Taken aside as I was and into another ‘inner sanctum’ of Cup gossip, the Royal Cork YC, formerly the Water Club of the Harbour of Cork originally sited at Haulbowline Island, and laying claim to the title of the oldest yacht club in the world, is now the neutral venue of choice for the 37th Cup. We’ve been here before but scurrilous rumour is being presented as fact and it’s compelling. The Solent is out of the running apparently – if we’re honest with ourselves it was always bonkers to think it would be a decent venue – and it’s a two-horse race with the Royal Cork ahead by a nose coming into the final furlong.
Great choice if so. The ‘Rebel City’ is a pretty cool place and Ireland is steeped in faded Cup history with names like Shamrock, Valkyrie and Galatea that well emotions of a bygone era when yachts were yachts and the name Harold Cudmore still strikes memories of fear in match-racing circles.
The winter training will be interesting for those teams squeaking by on a budget but no worse than Auckland in the cold months or San Francisco in the summer. The boats will need to be bullet-proof. The sailors will need to be tough. The racing will be sensational. I can see it happening and I can envision a misty-eyed Press Conference with Grant and Jim explaining the compelling natural amphitheatre and the warm welcome guaranteed by the locals – indeed the whole of Ireland. It’s the classy choice. I hope it happens.
If it does, and the Solent misses out, from a personal perspective that’s a shame. This past weekend was Cowes at its finest. The Isle of Wight dinghy championships saw everything from hail and thunder to flat calms and just about everything in between.

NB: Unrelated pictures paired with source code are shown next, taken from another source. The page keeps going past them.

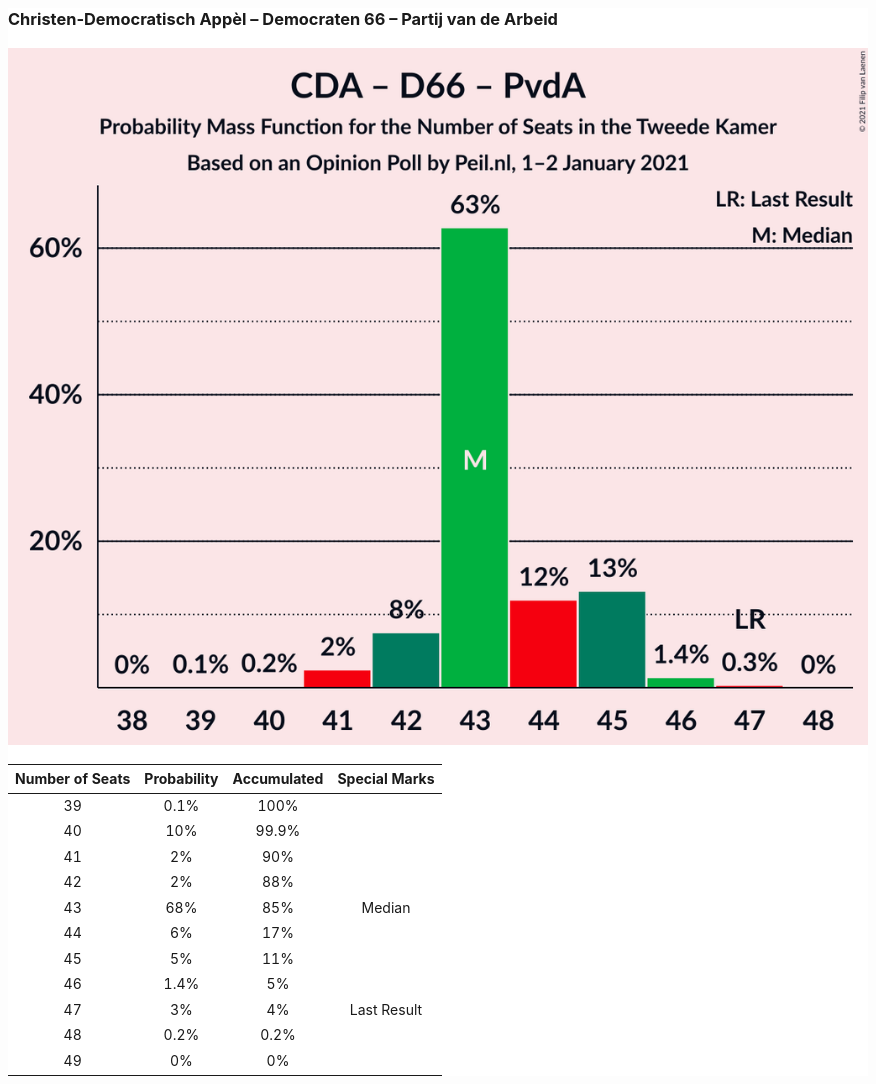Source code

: ### Christen-Democratisch Appèl – Democraten 66 – Partij van de Arbeid

![Graph with seats probability mass function not yet produced](2021-01-02-Peilnl-coalitions-seats-pmf-cda–d66–pvda.png "Seats Probability Mass Function")

| Number of Seats | Probability | Accumulated | Special Marks |
|:---------------:|:-----------:|:-----------:|:-------------:|
| 39 | 0.1% | 100% |  |
| 40 | 10% | 99.9% |  |
| 41 | 2% | 90% |  |
| 42 | 2% | 88% |  |
| 43 | 68% | 85% | Median |
| 44 | 6% | 17% |  |
| 45 | 5% | 11% |  |
| 46 | 1.4% | 5% |  |
| 47 | 3% | 4% | Last Result |
| 48 | 0.2% | 0.2% |  |
| 49 | 0% | 0% |  |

Glorious racing, made even better when the Channel Race fleet thundered through on Saturday morning as we gilled about on the buoys off Gurnard. Down at the Squadron, Tom Court was drumming up sponsorship and exposure for his wing foil attempt around the Isle of Wight in aid of Hasag Asbestos Disease Support with some utterly astonishing photos on social media and fully supported by the peerless Island Sailing Club.

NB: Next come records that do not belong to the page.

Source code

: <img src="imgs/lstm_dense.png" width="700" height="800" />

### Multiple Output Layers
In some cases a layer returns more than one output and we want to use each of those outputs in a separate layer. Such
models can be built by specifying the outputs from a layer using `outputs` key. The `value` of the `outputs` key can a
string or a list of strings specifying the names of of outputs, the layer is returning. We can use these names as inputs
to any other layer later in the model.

For myself, having not competed in a dinghy regatta for the best part of oh…forever, it was great to be back on the water but what really struck me was the camaraderie shoreside, the inclusive nature and the utterly outstanding volunteers that gave up their weekend to make it happen. I’m sure this is replicated up and down the country, and it’s one thing saying it from afar, but when you see it up close it renews your faith in sailing.

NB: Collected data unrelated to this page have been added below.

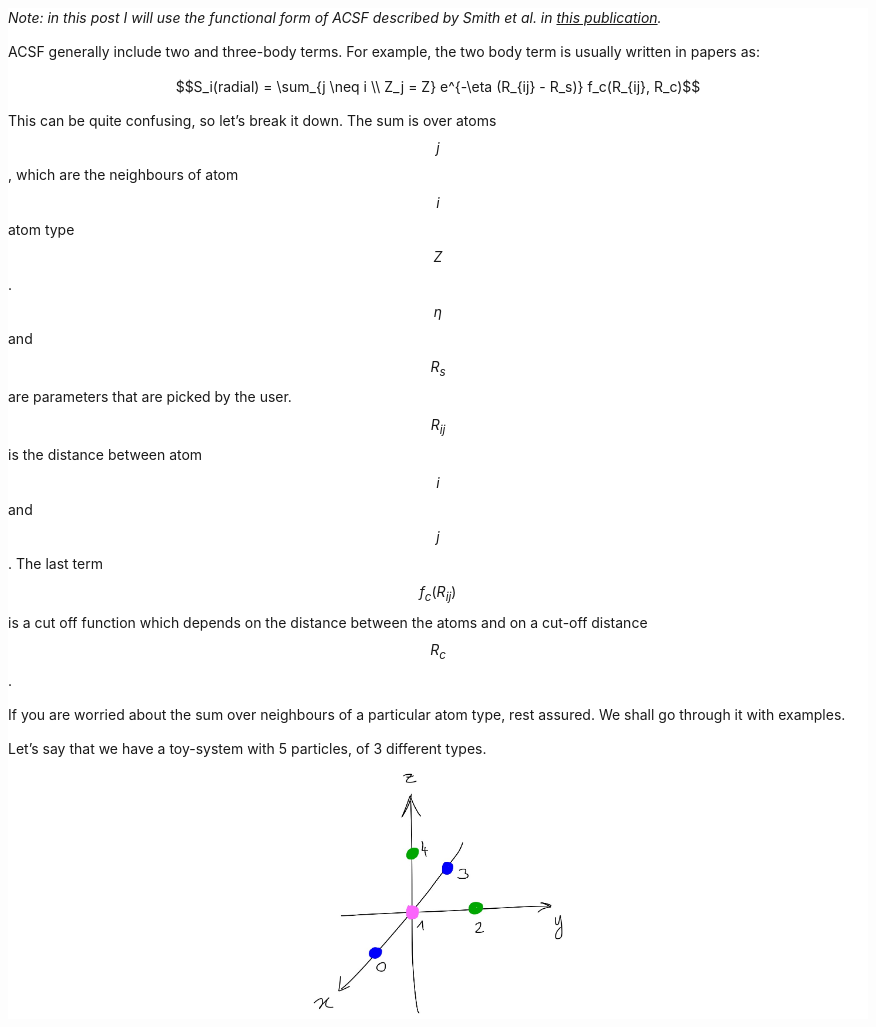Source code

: _Note: in this post I will use the functional form of ACSF described by Smith et al. in [this publication](https://pubs.rsc.org/en/content/articlepdf/2017/sc/c6sc05720a)._

ACSF generally include two and three-body terms. For example, the two body term is usually written in papers as:

$$S_i(radial) = \sum_{j \neq i \\ Z_j = Z} e^{-\eta (R_{ij} - R_s)} f_c(R_{ij}, R_c)$$

This can be quite confusing, so let’s break it down. The sum is over atoms $$j$$, which are the neighbours of atom $$i$$ atom type $$Z$$. $$\eta$$ and $$R_s$$ are parameters that are picked by the user. $$ R_{ij}$$ is the distance between atom $$ i$$ and $$ j$$. The last term $$ f_c(R_{ij})$$ is a cut off function which depends on the distance between the atoms and on a cut-off distance $$ R_c$$.

If you are worried about the sum over neighbours of a particular atom type, rest assured. We shall go through it with examples.

Let’s say that we have a toy-system with 5 particles, of 3 different types. 

<p align="center"><img src="/images/acsf_images/toysystem.jpg" width="250"></p>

As we drifted on an ebb tide on Sunday beneath threatening skies having navigated a rain squall the likes of which you read about in Southern Ocean tomes (!), the sight of a friendly RIB with the words “would you like a tow” are like salvation for a drowning man on a raft. I was busy booking a lobster supper in Yarmouth or seeing if I could cadge a bed for the night at the Needles lighthouse such was the strength of the tide. Thoughts of just how far a Laser could drift backwards in six hours were ever-present and totally over-dramatised but allayed by my friendly inflatable, towing me to the sanctity of the shoreline and a trickle of breeze to complete the journey back to the clubhouse. Thank you.
And with it being the summer holidays, this past week was a festival of sailing for the boy wonder who successfully completed the next stage of his sailing badges at the UK Sailing Academy in Cowes. UKSA is, in my opinion, a right of passage for the South Coast’s youth. It’s a brilliant facility down the Medina in Cowes and the town wouldn’t be the same without the sight of a string of helmet-clad seafarers being towed out to the Shrape in weather that the hardy stay shoreside. I remember the dormitories there as a wide-eyed 14 year old trying 420’s for the very first time and frankly never looked back. I owe the UKSA a tremendous debt.
Today it’s a vibrant place with RS dinghies, Wayfarers, windsurfers, keelboats, navigation classes, powerboat training and even courses that would allow you to steer a supertanker. A more encouraging and vibrant place you couldn’t imagine. It’s the gold standard for teenagers getting into the sport or for those just wishing to progress. Smiles all round, sun-tanned faces, well-used wetsuits and everyday a tale to tell, something learned, and a capsize to forget. Brilliant. And for those with the deep pockets and a charitable foundation they could do far worse than throw a few shekels the way of UKSA as a British institution that puts far more in than it ever takes out.
So Cowes hums now to a different beat. It’s Cowes Week next and the Fastnet after. The heavy machinery starts coming into town soon and the pro-crews descend looking for a decent meal and custom fittings. Be assured, it’s all here. The town is filled with expertise and a new breed of eateries and watering holes cater for even the most discerning palette.
There are no fireworks this year at the regatta but by the looks of things, it’s the sailors who will bring the fire, the fury and the razzmatazz.
The summer in Britain, quite simply, is glorious.